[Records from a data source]
——————————

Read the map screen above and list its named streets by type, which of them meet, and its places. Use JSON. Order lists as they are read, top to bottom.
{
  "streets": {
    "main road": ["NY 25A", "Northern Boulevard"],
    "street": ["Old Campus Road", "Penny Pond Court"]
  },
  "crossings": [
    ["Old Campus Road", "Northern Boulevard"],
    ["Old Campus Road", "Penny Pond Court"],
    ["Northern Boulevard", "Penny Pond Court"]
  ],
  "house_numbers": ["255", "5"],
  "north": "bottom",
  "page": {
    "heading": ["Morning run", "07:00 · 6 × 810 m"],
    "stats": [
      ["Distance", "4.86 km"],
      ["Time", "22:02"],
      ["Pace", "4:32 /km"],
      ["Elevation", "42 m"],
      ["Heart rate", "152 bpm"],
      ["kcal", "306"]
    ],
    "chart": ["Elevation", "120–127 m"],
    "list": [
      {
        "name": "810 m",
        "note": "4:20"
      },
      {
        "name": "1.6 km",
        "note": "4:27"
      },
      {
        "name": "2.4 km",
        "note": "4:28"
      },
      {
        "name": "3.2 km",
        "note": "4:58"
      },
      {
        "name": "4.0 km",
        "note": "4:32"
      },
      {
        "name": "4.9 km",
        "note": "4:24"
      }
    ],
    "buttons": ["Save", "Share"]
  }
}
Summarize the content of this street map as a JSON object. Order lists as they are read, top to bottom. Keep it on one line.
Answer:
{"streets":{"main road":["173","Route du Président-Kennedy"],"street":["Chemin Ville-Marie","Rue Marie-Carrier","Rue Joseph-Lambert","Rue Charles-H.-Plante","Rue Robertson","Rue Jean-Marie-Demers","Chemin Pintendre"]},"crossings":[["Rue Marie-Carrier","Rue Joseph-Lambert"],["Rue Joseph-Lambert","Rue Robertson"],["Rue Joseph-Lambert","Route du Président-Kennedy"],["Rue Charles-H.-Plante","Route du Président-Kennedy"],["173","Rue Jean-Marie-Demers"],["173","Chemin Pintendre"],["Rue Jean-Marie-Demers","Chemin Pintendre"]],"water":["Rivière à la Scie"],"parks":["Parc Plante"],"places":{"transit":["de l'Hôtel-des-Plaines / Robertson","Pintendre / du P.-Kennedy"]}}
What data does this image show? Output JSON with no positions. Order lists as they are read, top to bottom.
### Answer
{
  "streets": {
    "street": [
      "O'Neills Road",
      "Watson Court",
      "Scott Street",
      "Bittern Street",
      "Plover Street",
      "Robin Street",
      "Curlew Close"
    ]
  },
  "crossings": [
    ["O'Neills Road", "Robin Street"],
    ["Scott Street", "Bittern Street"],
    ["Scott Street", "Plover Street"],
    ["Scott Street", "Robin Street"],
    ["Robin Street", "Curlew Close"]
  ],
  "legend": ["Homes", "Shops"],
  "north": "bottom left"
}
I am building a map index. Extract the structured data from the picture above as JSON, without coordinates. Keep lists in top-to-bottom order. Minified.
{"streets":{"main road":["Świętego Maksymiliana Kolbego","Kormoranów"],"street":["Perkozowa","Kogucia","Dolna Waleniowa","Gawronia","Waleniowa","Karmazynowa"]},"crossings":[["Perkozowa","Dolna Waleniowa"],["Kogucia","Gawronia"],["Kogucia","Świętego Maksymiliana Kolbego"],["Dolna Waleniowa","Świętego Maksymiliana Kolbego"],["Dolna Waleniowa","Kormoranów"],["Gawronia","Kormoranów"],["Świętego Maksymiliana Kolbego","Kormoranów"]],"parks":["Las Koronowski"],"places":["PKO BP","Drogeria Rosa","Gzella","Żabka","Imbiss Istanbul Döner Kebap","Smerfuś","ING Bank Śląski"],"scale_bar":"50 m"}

——————————

_THE PROBLEM_
From the entries above, copy every line containing the word "this".

_TASK SOLUTION_
Summarize the content of this street map as a JSON object. Order lists as they are read, top to bottom. Keep it on one line.
What data does this image show? Output JSON with no positions. Order lists as they are read, top to bottom.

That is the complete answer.